WHAT IS EXPECTED>
Rewrite every one of the records below with "chart" swapped for "graph" and everything else unchanged, leaving out the pictures.

DATA SHOWN>

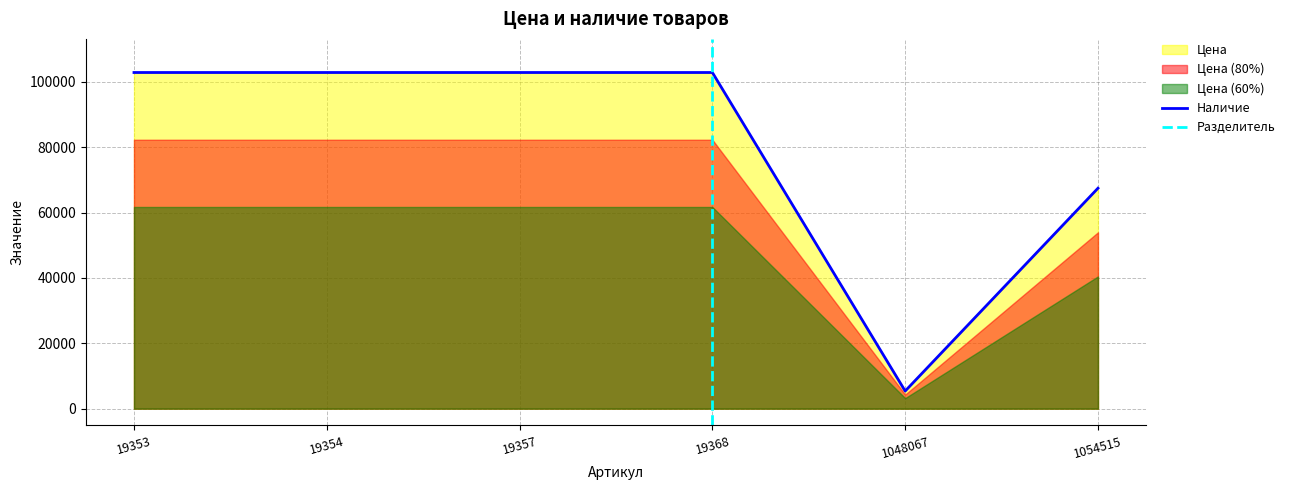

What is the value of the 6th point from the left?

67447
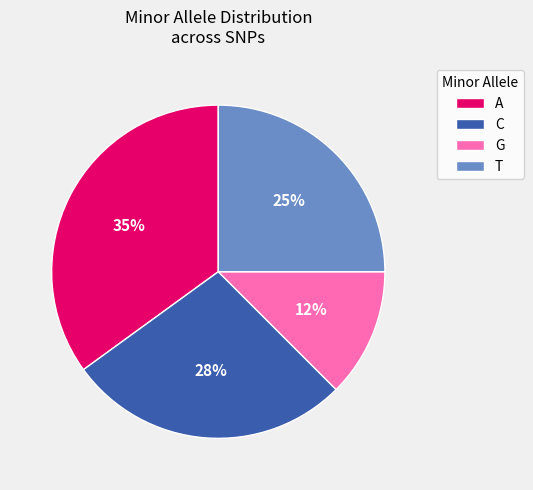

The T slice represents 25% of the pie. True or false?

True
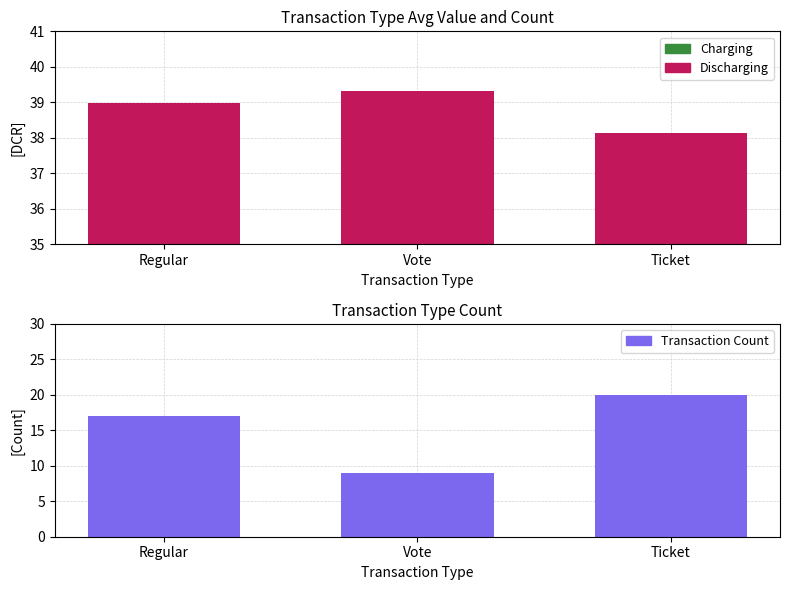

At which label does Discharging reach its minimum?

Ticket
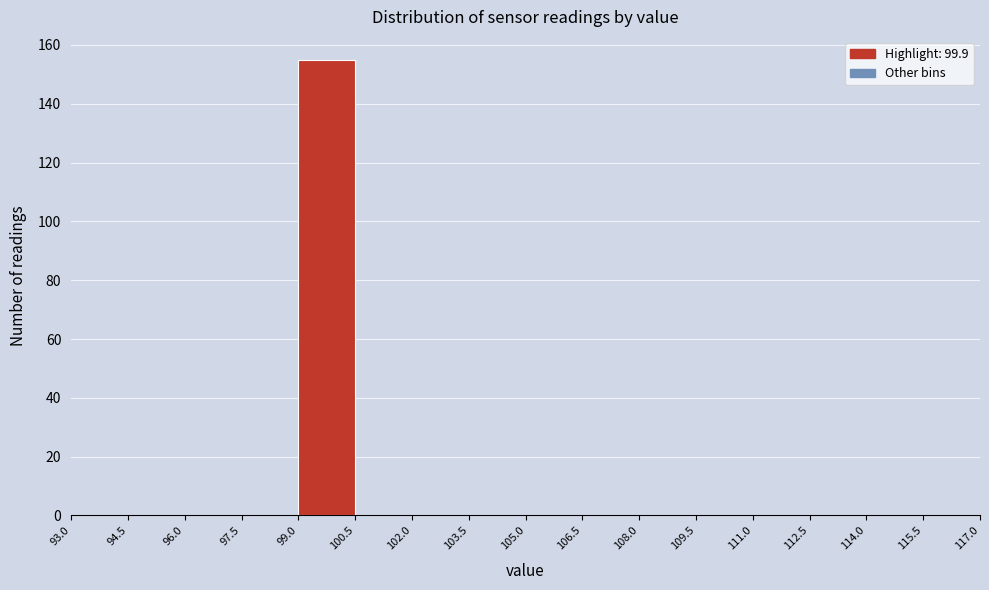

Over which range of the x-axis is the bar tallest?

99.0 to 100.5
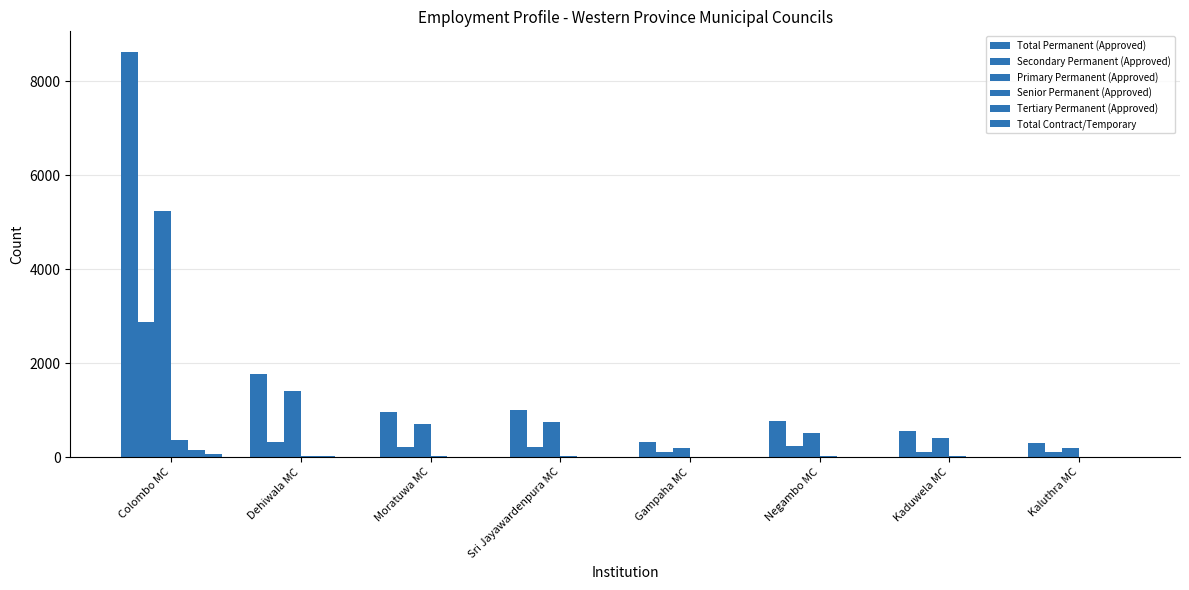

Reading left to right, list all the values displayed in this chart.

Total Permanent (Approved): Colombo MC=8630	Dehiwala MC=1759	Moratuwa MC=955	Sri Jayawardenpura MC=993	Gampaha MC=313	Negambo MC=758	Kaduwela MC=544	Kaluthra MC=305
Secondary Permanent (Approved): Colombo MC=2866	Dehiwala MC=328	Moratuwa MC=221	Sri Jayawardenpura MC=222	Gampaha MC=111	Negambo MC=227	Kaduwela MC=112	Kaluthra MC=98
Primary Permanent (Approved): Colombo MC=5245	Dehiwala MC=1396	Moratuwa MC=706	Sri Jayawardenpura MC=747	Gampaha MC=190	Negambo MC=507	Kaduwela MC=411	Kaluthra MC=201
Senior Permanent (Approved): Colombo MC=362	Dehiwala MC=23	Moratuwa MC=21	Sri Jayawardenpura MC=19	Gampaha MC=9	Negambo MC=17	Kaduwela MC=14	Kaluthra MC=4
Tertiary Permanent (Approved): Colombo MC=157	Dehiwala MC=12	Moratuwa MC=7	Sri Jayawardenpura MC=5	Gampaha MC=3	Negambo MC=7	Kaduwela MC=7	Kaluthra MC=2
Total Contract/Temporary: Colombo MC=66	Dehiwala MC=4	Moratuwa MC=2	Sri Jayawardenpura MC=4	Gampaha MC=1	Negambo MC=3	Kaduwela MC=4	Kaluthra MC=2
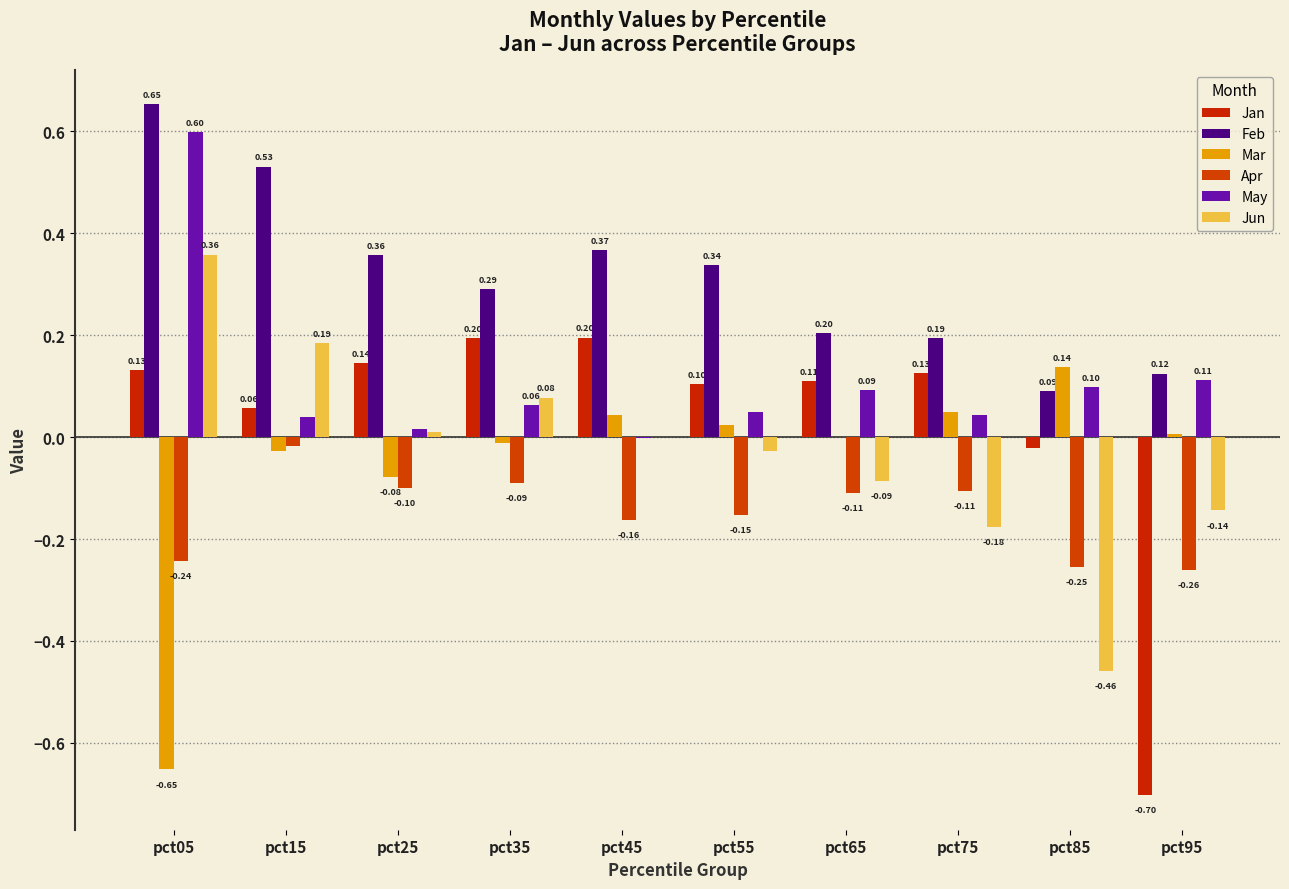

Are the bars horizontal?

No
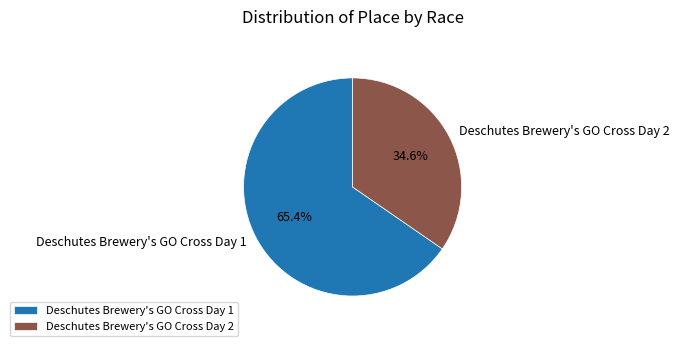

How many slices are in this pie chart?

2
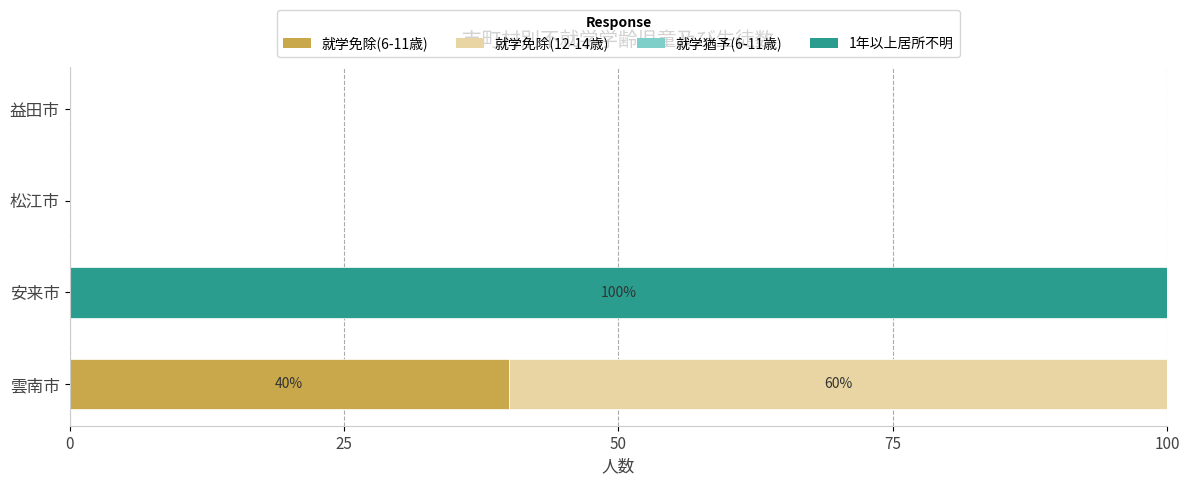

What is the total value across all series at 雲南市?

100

RESPONSE TO THE EXERCISE>
What is the value of the 6th point from the left?

67447

The T slice represents 25% of the pie. True or false?

True

At which label does Discharging reach its minimum?

Ticket

Over which range of the x-axis is the bar tallest?

99.0 to 100.5

Reading left to right, list all the values displayed in this graph.

Total Permanent (Approved): Colombo MC=8630	Dehiwala MC=1759	Moratuwa MC=955	Sri Jayawardenpura MC=993	Gampaha MC=313	Negambo MC=758	Kaduwela MC=544	Kaluthra MC=305
Secondary Permanent (Approved): Colombo MC=2866	Dehiwala MC=328	Moratuwa MC=221	Sri Jayawardenpura MC=222	Gampaha MC=111	Negambo MC=227	Kaduwela MC=112	Kaluthra MC=98
Primary Permanent (Approved): Colombo MC=5245	Dehiwala MC=1396	Moratuwa MC=706	Sri Jayawardenpura MC=747	Gampaha MC=190	Negambo MC=507	Kaduwela MC=411	Kaluthra MC=201
Senior Permanent (Approved): Colombo MC=362	Dehiwala MC=23	Moratuwa MC=21	Sri Jayawardenpura MC=19	Gampaha MC=9	Negambo MC=17	Kaduwela MC=14	Kaluthra MC=4
Tertiary Permanent (Approved): Colombo MC=157	Dehiwala MC=12	Moratuwa MC=7	Sri Jayawardenpura MC=5	Gampaha MC=3	Negambo MC=7	Kaduwela MC=7	Kaluthra MC=2
Total Contract/Temporary: Colombo MC=66	Dehiwala MC=4	Moratuwa MC=2	Sri Jayawardenpura MC=4	Gampaha MC=1	Negambo MC=3	Kaduwela MC=4	Kaluthra MC=2

Are the bars horizontal?

No

How many slices are in this pie graph?

2

What is the total value across all series at 雲南市?

100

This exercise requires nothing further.